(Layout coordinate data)
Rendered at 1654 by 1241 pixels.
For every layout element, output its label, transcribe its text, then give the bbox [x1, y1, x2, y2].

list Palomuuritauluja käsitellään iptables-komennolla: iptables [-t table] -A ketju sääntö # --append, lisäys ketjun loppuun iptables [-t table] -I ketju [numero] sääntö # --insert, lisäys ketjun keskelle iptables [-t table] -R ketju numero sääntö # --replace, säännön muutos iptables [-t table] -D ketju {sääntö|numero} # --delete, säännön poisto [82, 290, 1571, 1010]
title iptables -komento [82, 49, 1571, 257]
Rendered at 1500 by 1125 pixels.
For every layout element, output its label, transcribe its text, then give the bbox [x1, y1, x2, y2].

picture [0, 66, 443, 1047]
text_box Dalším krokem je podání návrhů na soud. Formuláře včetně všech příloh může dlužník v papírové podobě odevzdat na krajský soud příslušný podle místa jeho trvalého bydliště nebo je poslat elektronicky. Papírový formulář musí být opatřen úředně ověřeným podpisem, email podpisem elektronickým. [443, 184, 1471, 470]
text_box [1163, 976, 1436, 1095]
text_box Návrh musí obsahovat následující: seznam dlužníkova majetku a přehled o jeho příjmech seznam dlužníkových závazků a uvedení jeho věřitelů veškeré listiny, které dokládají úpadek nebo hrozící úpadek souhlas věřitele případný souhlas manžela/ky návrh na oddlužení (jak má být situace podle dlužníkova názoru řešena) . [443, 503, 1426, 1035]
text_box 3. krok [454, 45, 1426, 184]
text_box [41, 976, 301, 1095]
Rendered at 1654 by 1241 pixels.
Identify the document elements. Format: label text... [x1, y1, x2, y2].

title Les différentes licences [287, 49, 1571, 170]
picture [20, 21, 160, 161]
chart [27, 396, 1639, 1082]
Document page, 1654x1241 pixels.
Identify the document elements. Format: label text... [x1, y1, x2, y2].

> _Task goal_
Copy all of the data above line for line, without making any changes.

> _Answer to this exercise_
Rendered at 1654 by 1241 pixels.
For every layout element, output its label, transcribe its text, then give the bbox [x1, y1, x2, y2].

list Palomuuritauluja käsitellään iptables-komennolla: iptables [-t table] -A ketju sääntö # --append, lisäys ketjun loppuun iptables [-t table] -I ketju [numero] sääntö # --insert, lisäys ketjun keskelle iptables [-t table] -R ketju numero sääntö # --replace, säännön muutos iptables [-t table] -D ketju {sääntö|numero} # --delete, säännön poisto [82, 290, 1571, 1010]
title iptables -komento [82, 49, 1571, 257]
Rendered at 1500 by 1125 pixels.
For every layout element, output its label, transcribe its text, then give the bbox [x1, y1, x2, y2].

picture [0, 66, 443, 1047]
text_box Dalším krokem je podání návrhů na soud. Formuláře včetně všech příloh může dlužník v papírové podobě odevzdat na krajský soud příslušný podle místa jeho trvalého bydliště nebo je poslat elektronicky. Papírový formulář musí být opatřen úředně ověřeným podpisem, email podpisem elektronickým. [443, 184, 1471, 470]
text_box [1163, 976, 1436, 1095]
text_box Návrh musí obsahovat následující: seznam dlužníkova majetku a přehled o jeho příjmech seznam dlužníkových závazků a uvedení jeho věřitelů veškeré listiny, které dokládají úpadek nebo hrozící úpadek souhlas věřitele případný souhlas manžela/ky návrh na oddlužení (jak má být situace podle dlužníkova názoru řešena) . [443, 503, 1426, 1035]
text_box 3. krok [454, 45, 1426, 184]
text_box [41, 976, 301, 1095]
Rendered at 1654 by 1241 pixels.
Identify the document elements. Format: label text... [x1, y1, x2, y2].

title Les différentes licences [287, 49, 1571, 170]
picture [20, 21, 160, 161]
chart [27, 396, 1639, 1082]
Document page, 1654x1241 pixels.
Identify the document elements. Format: label text... [x1, y1, x2, y2].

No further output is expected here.